Published online by Cambridge University Press: 16 April 2020
Qualitative research has been met with growing interest in recent years. Several trends in medical and psychiatric practice, including patient orientation, the recovery movement and the search for evidence-based psychotherapeutic interventions, have propelled scientific inquiry into subjective perspectives on experiencing mental health problems, their consequences, and psychiatric services. While initially largely criticised as lacking scientific rigour, the value of qualitative research has increasingly been recognised, following a certain disenchantment with genetic research, the acknowledgement of methodological limitations in measuring subjective constructs such as needs, quality of life or stigma with standardised tools, and the definition of clear quality criteria for qualitative studies.
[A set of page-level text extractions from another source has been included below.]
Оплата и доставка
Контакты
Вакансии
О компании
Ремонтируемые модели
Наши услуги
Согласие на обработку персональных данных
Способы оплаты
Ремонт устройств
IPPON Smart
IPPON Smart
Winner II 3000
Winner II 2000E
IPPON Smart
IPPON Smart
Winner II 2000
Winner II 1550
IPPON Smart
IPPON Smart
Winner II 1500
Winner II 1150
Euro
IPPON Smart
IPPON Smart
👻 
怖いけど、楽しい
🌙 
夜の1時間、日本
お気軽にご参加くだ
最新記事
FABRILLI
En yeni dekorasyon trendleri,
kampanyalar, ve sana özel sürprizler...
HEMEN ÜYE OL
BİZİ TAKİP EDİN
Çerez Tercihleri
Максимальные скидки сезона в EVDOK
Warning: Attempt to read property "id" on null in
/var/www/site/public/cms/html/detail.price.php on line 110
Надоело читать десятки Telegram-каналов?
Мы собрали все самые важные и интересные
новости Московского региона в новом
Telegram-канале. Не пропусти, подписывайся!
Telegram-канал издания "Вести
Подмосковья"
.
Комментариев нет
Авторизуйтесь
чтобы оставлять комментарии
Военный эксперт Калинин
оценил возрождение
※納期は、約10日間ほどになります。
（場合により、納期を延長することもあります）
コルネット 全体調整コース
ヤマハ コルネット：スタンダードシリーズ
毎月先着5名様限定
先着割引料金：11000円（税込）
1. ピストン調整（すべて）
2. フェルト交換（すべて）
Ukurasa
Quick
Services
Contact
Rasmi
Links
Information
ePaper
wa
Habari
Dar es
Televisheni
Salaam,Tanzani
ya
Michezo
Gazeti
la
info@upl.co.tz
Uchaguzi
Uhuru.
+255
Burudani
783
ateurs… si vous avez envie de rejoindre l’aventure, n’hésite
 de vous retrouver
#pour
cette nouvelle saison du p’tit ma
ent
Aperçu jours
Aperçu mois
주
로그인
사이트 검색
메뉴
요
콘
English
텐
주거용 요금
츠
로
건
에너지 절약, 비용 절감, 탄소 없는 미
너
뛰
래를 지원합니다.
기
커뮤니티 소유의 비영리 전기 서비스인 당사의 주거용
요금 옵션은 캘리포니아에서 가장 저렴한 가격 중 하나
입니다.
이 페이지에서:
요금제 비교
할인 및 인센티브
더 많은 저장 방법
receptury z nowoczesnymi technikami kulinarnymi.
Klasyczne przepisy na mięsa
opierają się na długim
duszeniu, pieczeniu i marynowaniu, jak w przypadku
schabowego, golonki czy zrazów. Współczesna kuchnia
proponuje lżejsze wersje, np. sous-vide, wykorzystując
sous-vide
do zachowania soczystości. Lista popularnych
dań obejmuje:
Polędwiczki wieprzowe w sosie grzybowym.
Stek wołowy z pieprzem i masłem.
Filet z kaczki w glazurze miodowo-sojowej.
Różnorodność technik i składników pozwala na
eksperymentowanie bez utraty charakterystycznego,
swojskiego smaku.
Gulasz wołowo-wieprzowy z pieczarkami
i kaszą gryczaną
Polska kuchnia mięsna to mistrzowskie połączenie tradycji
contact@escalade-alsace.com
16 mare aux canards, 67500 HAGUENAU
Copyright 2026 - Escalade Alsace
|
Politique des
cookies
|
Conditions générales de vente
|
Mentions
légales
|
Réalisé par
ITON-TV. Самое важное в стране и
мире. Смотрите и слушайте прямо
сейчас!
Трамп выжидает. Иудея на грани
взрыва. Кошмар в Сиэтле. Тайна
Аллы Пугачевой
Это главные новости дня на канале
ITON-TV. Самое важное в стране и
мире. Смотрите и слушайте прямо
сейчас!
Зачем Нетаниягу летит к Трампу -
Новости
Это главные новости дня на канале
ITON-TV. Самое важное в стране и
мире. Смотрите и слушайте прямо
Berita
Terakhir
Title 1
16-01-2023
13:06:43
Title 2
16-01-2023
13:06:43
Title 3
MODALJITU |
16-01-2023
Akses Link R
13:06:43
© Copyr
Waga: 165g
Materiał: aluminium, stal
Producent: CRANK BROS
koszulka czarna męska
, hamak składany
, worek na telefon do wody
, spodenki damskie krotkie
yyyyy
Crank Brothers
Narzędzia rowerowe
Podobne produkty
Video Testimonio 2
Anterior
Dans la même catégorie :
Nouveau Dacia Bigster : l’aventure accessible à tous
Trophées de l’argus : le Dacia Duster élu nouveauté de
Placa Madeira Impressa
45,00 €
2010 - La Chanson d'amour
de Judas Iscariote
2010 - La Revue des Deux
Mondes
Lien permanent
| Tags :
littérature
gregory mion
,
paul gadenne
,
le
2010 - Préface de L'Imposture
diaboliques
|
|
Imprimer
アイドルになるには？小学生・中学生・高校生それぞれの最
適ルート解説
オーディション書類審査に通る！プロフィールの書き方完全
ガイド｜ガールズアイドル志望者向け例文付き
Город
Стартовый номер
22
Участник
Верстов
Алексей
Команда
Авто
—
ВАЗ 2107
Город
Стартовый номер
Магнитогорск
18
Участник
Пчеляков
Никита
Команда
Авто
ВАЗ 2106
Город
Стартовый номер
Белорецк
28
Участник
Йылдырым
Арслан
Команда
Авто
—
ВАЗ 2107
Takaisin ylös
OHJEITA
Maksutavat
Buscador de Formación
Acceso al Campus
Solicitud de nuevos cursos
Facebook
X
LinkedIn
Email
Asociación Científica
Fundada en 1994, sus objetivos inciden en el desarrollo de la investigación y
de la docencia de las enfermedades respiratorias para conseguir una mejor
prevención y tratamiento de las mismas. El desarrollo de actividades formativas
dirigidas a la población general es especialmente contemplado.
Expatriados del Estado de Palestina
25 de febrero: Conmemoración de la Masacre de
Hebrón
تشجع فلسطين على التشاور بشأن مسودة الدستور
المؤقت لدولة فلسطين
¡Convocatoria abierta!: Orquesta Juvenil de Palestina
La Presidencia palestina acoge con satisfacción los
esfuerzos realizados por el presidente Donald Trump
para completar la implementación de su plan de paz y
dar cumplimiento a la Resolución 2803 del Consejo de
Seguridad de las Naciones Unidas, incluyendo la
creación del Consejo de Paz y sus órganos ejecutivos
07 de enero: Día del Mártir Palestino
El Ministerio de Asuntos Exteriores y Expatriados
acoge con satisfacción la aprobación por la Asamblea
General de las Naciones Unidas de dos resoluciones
Multiple databases (Ovid Medline, PsycINFO, PsychLit, Cochrane Reviews) were scanned for relevant publications in the period from 1990 to 2007.
A proliferation of qualitative literature could be noted, especially from 2000 onward. Published research focuses on patients’ and caregivers’ experiences of mental health problems (subjective illness models, stigma, help-seeking motivations) and of using mental health services (expectations, empowerment, service evaluation). Among mental health professionals, experiences of service provision (service development, job motivation, stress & burnout) were studied.
Qualitative methods are becoming an integral part of the methodological canon of psychiatric research. This presentation gives an overview of publication trends regarding topics covered, journals featuring qualitative papers, and methodological quality criteria. It further focuses on fields of application for qualitative vs. quantitative methods and discusses specific requirements on scientific writing in publishing qualitative data.